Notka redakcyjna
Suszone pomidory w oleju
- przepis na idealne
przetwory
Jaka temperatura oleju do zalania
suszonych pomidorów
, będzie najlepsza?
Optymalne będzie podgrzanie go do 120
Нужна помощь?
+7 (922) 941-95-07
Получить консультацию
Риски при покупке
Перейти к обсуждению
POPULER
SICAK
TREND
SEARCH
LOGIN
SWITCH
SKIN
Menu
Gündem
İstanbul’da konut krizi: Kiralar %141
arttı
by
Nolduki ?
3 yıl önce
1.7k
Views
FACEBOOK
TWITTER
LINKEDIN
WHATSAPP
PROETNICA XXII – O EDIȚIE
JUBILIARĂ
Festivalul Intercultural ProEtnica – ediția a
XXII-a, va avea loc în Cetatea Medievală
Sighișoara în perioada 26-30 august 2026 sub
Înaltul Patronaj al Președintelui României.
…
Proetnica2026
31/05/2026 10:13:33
...
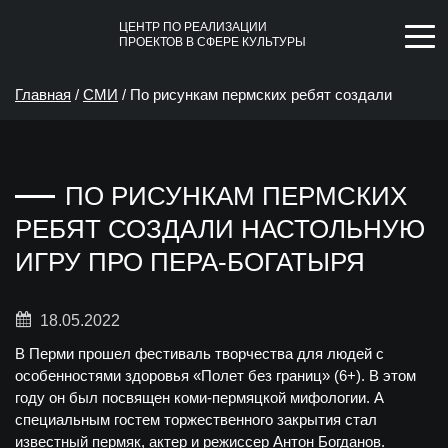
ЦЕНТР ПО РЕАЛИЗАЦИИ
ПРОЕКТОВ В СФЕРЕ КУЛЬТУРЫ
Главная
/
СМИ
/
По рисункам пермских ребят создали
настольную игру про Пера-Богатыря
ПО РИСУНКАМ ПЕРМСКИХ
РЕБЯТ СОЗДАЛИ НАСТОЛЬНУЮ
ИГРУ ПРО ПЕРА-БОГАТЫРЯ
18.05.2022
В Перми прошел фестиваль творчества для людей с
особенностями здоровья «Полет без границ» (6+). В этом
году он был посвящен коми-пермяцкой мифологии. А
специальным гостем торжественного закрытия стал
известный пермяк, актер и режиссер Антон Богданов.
...
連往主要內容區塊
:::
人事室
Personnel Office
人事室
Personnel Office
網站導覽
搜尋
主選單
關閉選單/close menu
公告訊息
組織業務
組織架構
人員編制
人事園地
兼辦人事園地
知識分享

→ WRITTEN TASK
Substitute "праздник" for "фестиваль" in everything from the line containing "ЦЕНТР ПО РЕАЛИЗАЦИИ" down to the line containing "известный пермяк, актер", and write out those lines with nothing else changed.

→ ANSWER AREA
ЦЕНТР ПО РЕАЛИЗАЦИИ
ПРОЕКТОВ В СФЕРЕ КУЛЬТУРЫ
Главная
/
СМИ
/
По рисункам пермских ребят создали
настольную игру про Пера-Богатыря
ПО РИСУНКАМ ПЕРМСКИХ
РЕБЯТ СОЗДАЛИ НАСТОЛЬНУЮ
ИГРУ ПРО ПЕРА-БОГАТЫРЯ
18.05.2022
В Перми прошел праздник творчества для людей с
особенностями здоровья «Полет без границ» (6+). В этом
году он был посвящен коми-пермяцкой мифологии. А
специальным гостем торжественного закрытия стал
известный пермяк, актер и режиссер Антон Богданов.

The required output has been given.